On the same day lawmakers introduced legislation intended to secure connected cars from hacking and protect drivers' privacy, Wired published a report on how hackers were able to take advantage of an existing car's in-car technology system that relies on Sprint's (NYSE: S) cellular network.
In fact, the two hackers who worked with a Wired reporter to demonstrate their prowess are credited for sparking Sen. Ed Markey's (D-Mass.) interest in setting new digital security standards for cars. Markey, along with Sen. Richard Blumenthal (D-Conn.), introduced the legislation on Tuesday.
Hackers Charlie Miller and Chris Valasek showed how they were able to almost completely control a Jeep Cherokee by taking advantage of a vulnerability in Chrysler/Fiat's Uconnect infotainment and in-car technology system, Wired reports. The Uconnect Access platform uses the Sprint Connected Vehicle Platform architecture.
Miller and Valasek plan to publish a portion of their exploit on the Internet, timed to coincide with a talk they're giving at the Black Hat security conference in August, which Wired also wrote about back in April. Black Hat 2015 runs Aug. 1-6 in Las Vegas.
Wired reporter Andy Greenberg, who has worked with the hackers on previous demonstrations, described a harrowing experience whereby the hackers cut his Jeep Cherokee's transmission while he was driving on Interstate 64--he was immobilized as a semi-trailer approached from behind, "narrowly" averting death. He managed to roll the Jeep down an exit ramp and lived to tell about it. Critics pointed out the dangers of the stunt.
In his article, Greenberg points out that Chrysler uses Uconnect, an Internet-connected computer feature in hundreds of thousands of Fiat Chrysler cars, SUVs and trucks. It controls the vehicle's entertainment and navigation, enables phone calls and offers a Wi-Fi hot spot. "Thanks to one vulnerable element, which Miller and Valasek won't identify until their Black Hat talk, Uconnect's cellular connection also lets anyone who knows the car's IP address gain access from anywhere in the country," he wrote, quoting Miller as saying it's a "super nice vulnerability" from an attacker's perspective.

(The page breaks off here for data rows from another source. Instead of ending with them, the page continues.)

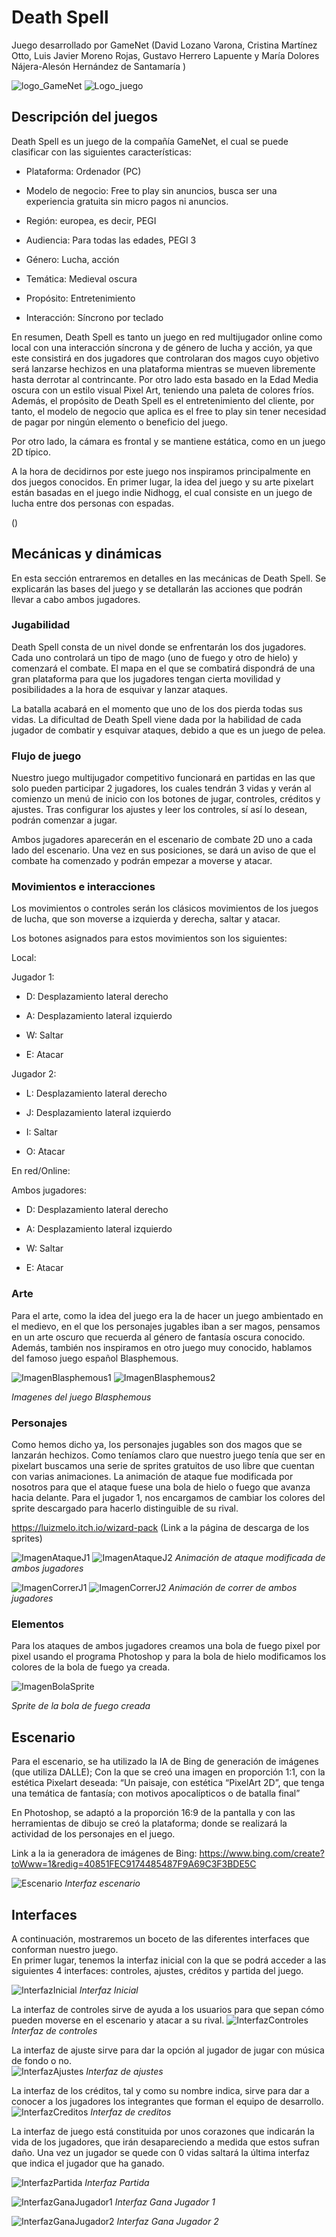 # Death Spell
Juego desarrollado por GameNet (David Lozano Varona, Cristina Martínez Otto, Luis Javier Moreno Rojas, Gustavo Herrero Lapuente y María Dolores Nájera-Alesón Hernández de Santamaría  )

![logo_GameNet](https://github.com/Lsui14/jer-Grupo7/blob/7cdb6cb4aade57e0cdba2098bd5cba464702b21f/Im%C3%A1genes/logo_gamenet.png)
![Logo_juego](https://github.com/Lsui14/jer-Grupo7/blob/a1d9c343cac7df00d6a255fe5ccf064a5fb0d360/Im%C3%A1genes/Logo_juego_final.png)


## Descripción del juegos 
Death Spell es un juego de la compañía GameNet, el cual se puede clasificar con las siguientes características: 

- Plataforma: Ordenador (PC) 

- Modelo de negocio: Free to play sin anuncios, busca ser una experiencia gratuita sin micro pagos ni anuncios. 

 - Región: europea, es decir, PEGI 

- Audiencia: Para todas las edades, PEGI 3 

- Género: Lucha, acción 

- Temática: Medieval oscura 

- Propósito: Entretenimiento 

- Interacción: Síncrono por teclado 

En resumen, Death Spell es tanto un juego en red multijugador online como local con una interacción síncrona y de género de lucha y acción, ya que este consistirá en dos jugadores que controlaran dos magos cuyo objetivo será lanzarse hechizos en  una plataforma mientras se mueven libremente hasta derrotar al contrincante. Por otro lado esta basado en la Edad Media oscura con un estilo visual Pixel Art, teniendo una paleta de colores fríos. Además, el propósito de Death Spell es el entretenimiento del cliente, por tanto, el modelo de negocio que aplica es el free to play sin tener necesidad de pagar por ningún elemento o beneficio del juego. 

Por otro lado, la cámara es frontal y se mantiene estática, como en un juego 2D típico. 

A la hora de decidirnos por este juego nos inspiramos principalmente en dos juegos conocidos. En primer lugar, la idea del juego y su arte pixelart están basadas en el juego indie Nidhogg, el cual consiste en un juego de lucha entre dos personas con espadas. 

()
## Mecánicas y dinámicas
En esta sección entraremos en detalles en las mecánicas de Death Spell. Se explicarán las bases del juego y se detallarán las acciones que podrán llevar a cabo ambos jugadores. 
### Jugabilidad
Death Spell consta de un nivel donde se enfrentarán los dos jugadores. Cada uno controlará un tipo de mago (uno de fuego y otro de hielo) y comenzará el combate. El mapa en el que se combatirá dispondrá de una gran plataforma para que los jugadores tengan cierta movilidad y posibilidades a la hora de esquivar y lanzar ataques. 

La batalla acabará en el momento que uno de los dos pierda todas sus vidas. La dificultad de Death Spell viene dada por la habilidad de cada jugador de combatir y esquivar ataques, debido a que es un juego de pelea. 

### Flujo de juego
Nuestro juego multijugador competitivo funcionará en partidas en las que solo pueden participar 2 jugadores, los cuales tendrán 3 vidas y verán al comienzo un menú de inicio con los botones de jugar, controles, créditos y ajustes. Tras configurar los ajustes y leer los controles, sí así lo desean, podrán comenzar a jugar.  

Ambos jugadores aparecerán en el escenario de combate 2D uno a cada lado del escenario. Una vez en sus posiciones, se dará un aviso de que el combate ha comenzado y podrán empezar a moverse y atacar. 

### Movimientos e interacciones
Los movimientos o controles serán los clásicos movimientos de los juegos de lucha, que son moverse a izquierda y derecha, saltar y atacar. 

Los botones asignados para estos movimientos son los siguientes: 

Local: 

Jugador 1: 

- D: Desplazamiento lateral derecho 

- A: Desplazamiento lateral izquierdo 

- W: Saltar 

- E: Atacar 

Jugador 2: 

- L: Desplazamiento lateral derecho 

- J: Desplazamiento lateral izquierdo 

- I: Saltar 

- O: Atacar 

En red/Online: 

Ambos jugadores: 

- D: Desplazamiento lateral derecho 

- A: Desplazamiento lateral izquierdo 

- W: Saltar 

- E: Atacar

### Arte
Para el arte, como la idea del juego era la de hacer un juego ambientado en el medievo, en el que los personajes jugables iban a ser magos, pensamos en un arte oscuro que recuerda al género de fantasía oscura conocido. Además, también nos inspiramos en otro juego muy conocido, hablamos del famoso juego español Blasphemous. 

![ImagenBlasphemous1](https://github.com/Lsui14/jer-Grupo7/blob/be539a7a950386871ccc82583ad7ae2cfe3fd6c5/Im%C3%A1genes/Juego%20de%20referencia_Blasphemous_1.png)
![ImagenBlasphemous2](https://github.com/Lsui14/jer-Grupo7/blob/be539a7a950386871ccc82583ad7ae2cfe3fd6c5/Imágenes/Juego%20de%20referencia_Blasphemous_2.png)

*Imagenes del juego Blasphemous* 

### Personajes
Como hemos dicho ya, los personajes jugables son dos magos que se lanzarán hechizos. Como teníamos claro que nuestro juego tenía que ser en pixelart buscamos una serie de sprites gratuitos de uso libre que cuentan con varias animaciones. La animación de ataque fue modificada por nosotros para que el ataque fuese una bola de hielo o fuego que avanza hacia delante. Para el jugador 1, nos encargamos de cambiar los colores del sprite descargado para hacerlo distinguible de su rival.  

https://luizmelo.itch.io/wizard-pack (Link a la página de descarga de los sprites) 

![ImagenAtaqueJ1](https://github.com/Lsui14/jer-Grupo7/blob/be539a7a950386871ccc82583ad7ae2cfe3fd6c5/Im%C3%A1genes/Sprites%20ataque_J1.png)
![ImagenAtaqueJ2](https://github.com/Lsui14/jer-Grupo7/blob/be539a7a950386871ccc82583ad7ae2cfe3fd6c5/Im%C3%A1genes/Sprites%20ataque_J2.png)
*Animación de ataque modificada de ambos jugadores* 

![ImagenCorrerJ1](https://github.com/Lsui14/jer-Grupo7/blob/be539a7a950386871ccc82583ad7ae2cfe3fd6c5/Im%C3%A1genes/Sprites%20run_J1.png)
![ImagenCorrerJ2](https://github.com/Lsui14/jer-Grupo7/blob/be539a7a950386871ccc82583ad7ae2cfe3fd6c5/Im%C3%A1genes/Sprites%20run_J2%20(2).png)
*Animación de correr de ambos jugadores*

### Elementos
Para los ataques de ambos jugadores creamos una bola de fuego pixel por pixel usando el programa Photoshop y para la bola de hielo modificamos los colores de la bola de fuego ya creada. 

![ImagenBolaSprite](https://github.com/Lsui14/jer-Grupo7/blob/be539a7a950386871ccc82583ad7ae2cfe3fd6c5/Im%C3%A1genes/Elemento%20bola%20fuego.png)

*Sprite de la bola de fuego creada*

## Escenario
Para el escenario, se ha utilizado la IA de Bing de generación de imágenes (que utiliza DALLE); Con la que se creó una imagen en proporción 1:1, con la estética Pixelart deseada: “Un paisaje, con estética “PixelArt 2D”, que tenga una temática de fantasía; con motivos apocalípticos o de batalla final” 

En Photoshop, se adaptó a la proporción 16:9 de la pantalla y con las herramientas de dibujo se creó la plataforma; donde se realizará la actividad de los personajes en el juego. 

Link a la ia generadora de imágenes de Bing: https://www.bing.com/create?toWww=1&redig=40851FEC9174485487F9A69C3F3BDE5C

![Escenario](https://github.com/Lsui14/jer-Grupo7/blob/main/Im%C3%A1genes/Escenario.png)
*Interfaz escenario*

## Interfaces
A continuación, mostraremos un boceto de las diferentes interfaces que conforman nuestro juego.  
En primer lugar, tenemos la interfaz inicial con la que se podrá acceder a las siguientes 4 interfaces: controles, ajustes, créditos y partida del juego.  

![InterfazInicial](https://github.com/Lsui14/jer-Grupo7/blob/bed34497f3be10ac522bdc3082edfb9ff365a2d2/Im%C3%A1genes/Interfaz%20inicial.png)
*Interfaz Inicial*

La interfaz de controles sirve de ayuda a los usuarios para que sepan cómo pueden moverse en el escenario y atacar a su rival.
![InterfazControles](https://github.com/Lsui14/jer-Grupo7/blob/bed34497f3be10ac522bdc3082edfb9ff365a2d2/Im%C3%A1genes/Interfaz%20controles.png)
*Interfaz de controles*

La interfaz de ajuste sirve para dar la opción al jugador de jugar con música de fondo o no.  
![InterfazAjustes](https://github.com/Lsui14/jer-Grupo7/blob/bed34497f3be10ac522bdc3082edfb9ff365a2d2/Im%C3%A1genes/Interfaz%20ajustes.png)
*Interfaz de ajustes*

La interfaz de los créditos, tal y como su nombre indica, sirve para dar a conocer a los jugadores los integrantes que forman el equipo de desarrollo. 
![InterfazCreditos](https://github.com/Lsui14/jer-Grupo7/blob/bed34497f3be10ac522bdc3082edfb9ff365a2d2/Im%C3%A1genes/Interfaz%20de%20cr%C3%A9ditos.png)
*Interfaz de creditos*

La interfaz de juego está constituida por unos corazones que indicarán la vida de los jugadores, que irán desapareciendo a medida que estos sufran daño. Una vez un jugador se quede con 0 vidas saltará la última interfaz que indica el jugador que ha ganado.  

![InterfazPartida](https://github.com/Lsui14/jer-Grupo7/blob/bed34497f3be10ac522bdc3082edfb9ff365a2d2/Im%C3%A1genes/Interfaz%20partida.png)
*Interfaz Partida*

![InterfazGanaJugador1](https://github.com/Lsui14/jer-Grupo7/blob/bed34497f3be10ac522bdc3082edfb9ff365a2d2/Im%C3%A1genes/Interfaz%20gana%20j1.png)
*Interfaz Gana Jugador 1*

![InterfazGanaJugador2](https://github.com/Lsui14/jer-Grupo7/blob/bed34497f3be10ac522bdc3082edfb9ff365a2d2/Im%C3%A1genes/Interfaz%20gana%20j2.png)
*Interfaz Gana Jugador 2*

Fiat Chrysler said Wednesday that "after becoming aware of the vulnerabilities in some 2013 and 2014 vehicles equipped with the 8.4-inch touchscreen systems, FCA and several suppliers worked to fix the vulnerabilities in model year 2015 vehicles," Bloomberg reported.
The hackers' work presumably would trigger the broader auto industry to double down on security, but lawmakers are not waiting for them to act. Markey and Blumenthal's proposal would direct the National Highway Traffic Safety Administration (NHTSA) and the Federal Trade Commission (FTC) to establish federal standards to secure cars and protect drivers' privacy. The Security and Privacy in Your Car (SPY Car) Act also establishes a rating system--or "cyber dashboard"--that informs consumers about how well the vehicle protects drivers' security and privacy beyond those minimum standards.
Last year, Markey released the report Tracking & Hacking: Security & Privacy Gaps Put American Drivers at Risk, which detailed major gaps in how auto companies are securing connected features in cars against hackers. According to the report, only two of the 16 car companies had developed any capability to detect and respond to a hacking attack in real time.
"Drivers shouldn't have to choose between being connected and being protected," Markey said in a release. "We need clear rules of the road that protect cars from hackers and American families from data trackers. This legislation will set minimum standards and transparency rules to protect the data, security and privacy of drivers in the modern age of increasingly connected vehicles. I look forward to working with Senator Blumenthal to ensure auto safety and security in the 21st century."